Task: Search the records for the string "microsoft" and copy every line in which it appears.

Stored items:
━━━━━━━━━━━━━━━━━━━━

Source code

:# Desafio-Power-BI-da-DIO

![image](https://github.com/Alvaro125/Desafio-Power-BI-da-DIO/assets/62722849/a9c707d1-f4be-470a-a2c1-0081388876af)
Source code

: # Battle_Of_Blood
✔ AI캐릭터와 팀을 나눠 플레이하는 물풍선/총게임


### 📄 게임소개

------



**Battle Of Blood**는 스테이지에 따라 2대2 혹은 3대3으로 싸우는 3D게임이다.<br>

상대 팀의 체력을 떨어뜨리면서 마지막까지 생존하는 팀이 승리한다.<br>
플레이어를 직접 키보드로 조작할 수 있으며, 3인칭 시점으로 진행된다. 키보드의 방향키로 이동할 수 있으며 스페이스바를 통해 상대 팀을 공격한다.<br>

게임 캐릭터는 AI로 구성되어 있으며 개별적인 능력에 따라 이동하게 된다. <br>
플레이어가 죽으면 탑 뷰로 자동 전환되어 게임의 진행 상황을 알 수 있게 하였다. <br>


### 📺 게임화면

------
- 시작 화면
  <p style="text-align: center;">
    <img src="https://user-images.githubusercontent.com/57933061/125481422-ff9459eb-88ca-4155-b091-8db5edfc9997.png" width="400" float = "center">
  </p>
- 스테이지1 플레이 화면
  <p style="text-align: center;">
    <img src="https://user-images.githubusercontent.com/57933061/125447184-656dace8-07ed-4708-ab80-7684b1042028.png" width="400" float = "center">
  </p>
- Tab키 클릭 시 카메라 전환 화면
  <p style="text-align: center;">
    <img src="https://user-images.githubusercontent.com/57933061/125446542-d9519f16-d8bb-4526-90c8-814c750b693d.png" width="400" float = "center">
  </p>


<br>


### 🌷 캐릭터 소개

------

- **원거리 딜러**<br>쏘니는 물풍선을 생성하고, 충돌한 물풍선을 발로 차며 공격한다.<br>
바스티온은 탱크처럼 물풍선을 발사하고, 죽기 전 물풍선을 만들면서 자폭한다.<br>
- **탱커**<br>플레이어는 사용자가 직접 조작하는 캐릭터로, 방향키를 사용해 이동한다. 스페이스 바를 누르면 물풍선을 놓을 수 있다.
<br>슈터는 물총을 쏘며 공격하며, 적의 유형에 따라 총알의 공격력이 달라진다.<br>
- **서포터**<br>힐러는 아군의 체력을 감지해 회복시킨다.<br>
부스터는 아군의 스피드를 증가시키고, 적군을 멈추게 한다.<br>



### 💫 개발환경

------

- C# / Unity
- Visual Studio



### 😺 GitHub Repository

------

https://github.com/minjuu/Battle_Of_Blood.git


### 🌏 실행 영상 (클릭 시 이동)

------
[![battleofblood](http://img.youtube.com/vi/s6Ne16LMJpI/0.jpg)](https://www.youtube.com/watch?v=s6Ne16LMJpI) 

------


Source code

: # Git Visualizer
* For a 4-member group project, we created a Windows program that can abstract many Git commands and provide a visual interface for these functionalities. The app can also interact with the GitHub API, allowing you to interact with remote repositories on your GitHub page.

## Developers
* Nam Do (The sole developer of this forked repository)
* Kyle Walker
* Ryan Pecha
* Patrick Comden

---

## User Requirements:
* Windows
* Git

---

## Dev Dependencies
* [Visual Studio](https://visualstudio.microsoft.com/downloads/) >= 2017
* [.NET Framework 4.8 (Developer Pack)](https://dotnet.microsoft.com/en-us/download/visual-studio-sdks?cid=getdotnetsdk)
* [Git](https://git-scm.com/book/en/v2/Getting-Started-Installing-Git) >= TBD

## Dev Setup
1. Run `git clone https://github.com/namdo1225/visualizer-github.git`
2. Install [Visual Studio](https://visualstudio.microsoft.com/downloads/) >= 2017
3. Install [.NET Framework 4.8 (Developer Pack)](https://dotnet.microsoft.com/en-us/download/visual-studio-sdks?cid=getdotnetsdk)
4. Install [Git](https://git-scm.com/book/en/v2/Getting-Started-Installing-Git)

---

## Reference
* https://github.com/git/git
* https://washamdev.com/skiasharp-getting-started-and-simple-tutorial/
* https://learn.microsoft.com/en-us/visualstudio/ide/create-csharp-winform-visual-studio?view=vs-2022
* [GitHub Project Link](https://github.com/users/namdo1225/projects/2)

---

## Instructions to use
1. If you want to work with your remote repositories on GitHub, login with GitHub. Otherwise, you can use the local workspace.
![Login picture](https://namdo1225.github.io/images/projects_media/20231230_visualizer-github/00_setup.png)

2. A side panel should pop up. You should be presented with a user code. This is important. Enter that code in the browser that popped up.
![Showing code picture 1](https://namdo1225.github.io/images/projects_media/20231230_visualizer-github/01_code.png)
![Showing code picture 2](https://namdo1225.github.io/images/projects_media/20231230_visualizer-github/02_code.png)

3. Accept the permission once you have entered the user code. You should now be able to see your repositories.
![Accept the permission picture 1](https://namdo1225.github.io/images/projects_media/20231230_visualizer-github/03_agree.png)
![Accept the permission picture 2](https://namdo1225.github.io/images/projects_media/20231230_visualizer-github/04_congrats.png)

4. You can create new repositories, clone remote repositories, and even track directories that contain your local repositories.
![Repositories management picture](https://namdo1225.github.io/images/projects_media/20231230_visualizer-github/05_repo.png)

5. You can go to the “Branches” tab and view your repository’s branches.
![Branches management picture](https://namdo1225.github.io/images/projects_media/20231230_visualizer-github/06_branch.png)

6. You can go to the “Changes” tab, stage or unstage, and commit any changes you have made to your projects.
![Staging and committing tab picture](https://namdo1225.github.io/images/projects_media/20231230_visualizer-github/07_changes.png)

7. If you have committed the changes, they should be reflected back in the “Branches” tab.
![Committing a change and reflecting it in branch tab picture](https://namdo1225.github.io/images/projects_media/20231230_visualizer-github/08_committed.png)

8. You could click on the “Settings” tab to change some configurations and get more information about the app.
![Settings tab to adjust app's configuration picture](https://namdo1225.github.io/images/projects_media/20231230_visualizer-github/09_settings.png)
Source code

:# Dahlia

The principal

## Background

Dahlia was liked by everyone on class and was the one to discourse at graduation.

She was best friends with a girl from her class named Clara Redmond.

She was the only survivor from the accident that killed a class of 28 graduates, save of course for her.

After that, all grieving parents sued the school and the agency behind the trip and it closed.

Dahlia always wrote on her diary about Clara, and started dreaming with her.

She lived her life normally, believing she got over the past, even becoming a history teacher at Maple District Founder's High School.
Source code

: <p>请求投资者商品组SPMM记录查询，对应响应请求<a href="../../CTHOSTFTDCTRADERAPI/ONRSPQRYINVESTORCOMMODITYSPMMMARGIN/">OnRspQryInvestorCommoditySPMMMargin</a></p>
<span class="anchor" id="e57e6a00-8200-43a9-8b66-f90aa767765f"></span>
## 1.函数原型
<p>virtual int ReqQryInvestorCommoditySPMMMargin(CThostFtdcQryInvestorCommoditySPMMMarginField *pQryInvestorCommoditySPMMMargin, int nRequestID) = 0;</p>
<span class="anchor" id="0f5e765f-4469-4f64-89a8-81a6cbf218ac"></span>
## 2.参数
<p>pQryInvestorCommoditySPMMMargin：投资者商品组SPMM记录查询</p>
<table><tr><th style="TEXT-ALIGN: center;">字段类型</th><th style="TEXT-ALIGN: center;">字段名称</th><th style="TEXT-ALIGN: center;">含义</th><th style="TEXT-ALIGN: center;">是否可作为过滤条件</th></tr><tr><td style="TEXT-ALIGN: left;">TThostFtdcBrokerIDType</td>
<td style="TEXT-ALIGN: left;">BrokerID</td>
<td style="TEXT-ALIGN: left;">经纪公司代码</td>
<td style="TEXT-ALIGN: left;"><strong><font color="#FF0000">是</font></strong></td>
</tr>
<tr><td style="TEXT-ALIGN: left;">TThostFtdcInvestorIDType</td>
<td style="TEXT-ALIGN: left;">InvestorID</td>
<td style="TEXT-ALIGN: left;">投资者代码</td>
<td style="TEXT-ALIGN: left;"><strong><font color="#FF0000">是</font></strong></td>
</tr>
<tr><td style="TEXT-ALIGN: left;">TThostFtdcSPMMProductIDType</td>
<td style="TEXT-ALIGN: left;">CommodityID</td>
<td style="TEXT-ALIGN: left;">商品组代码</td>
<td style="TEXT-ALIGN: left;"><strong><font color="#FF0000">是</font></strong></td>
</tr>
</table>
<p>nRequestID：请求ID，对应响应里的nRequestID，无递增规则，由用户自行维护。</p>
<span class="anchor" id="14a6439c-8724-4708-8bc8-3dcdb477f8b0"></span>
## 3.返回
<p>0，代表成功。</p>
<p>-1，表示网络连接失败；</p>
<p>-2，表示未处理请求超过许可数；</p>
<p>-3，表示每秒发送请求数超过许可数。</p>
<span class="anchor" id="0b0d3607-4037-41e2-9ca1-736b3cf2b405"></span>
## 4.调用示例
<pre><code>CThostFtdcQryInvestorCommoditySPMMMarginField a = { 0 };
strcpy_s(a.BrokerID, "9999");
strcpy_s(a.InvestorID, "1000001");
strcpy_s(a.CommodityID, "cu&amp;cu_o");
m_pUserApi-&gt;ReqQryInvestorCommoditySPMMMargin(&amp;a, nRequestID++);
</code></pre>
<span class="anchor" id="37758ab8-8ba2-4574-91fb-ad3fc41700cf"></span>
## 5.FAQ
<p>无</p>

━━━━━━━━━━━━━━━━━━━━

Answer:
* [Visual Studio](https://visualstudio.microsoft.com/downloads/) >= 2017
* [.NET Framework 4.8 (Developer Pack)](https://dotnet.microsoft.com/en-us/download/visual-studio-sdks?cid=getdotnetsdk)
2. Install [Visual Studio](https://visualstudio.microsoft.com/downloads/) >= 2017
3. Install [.NET Framework 4.8 (Developer Pack)](https://dotnet.microsoft.com/en-us/download/visual-studio-sdks?cid=getdotnetsdk)
* https://learn.microsoft.com/en-us/visualstudio/ide/create-csharp-winform-visual-studio?view=vs-2022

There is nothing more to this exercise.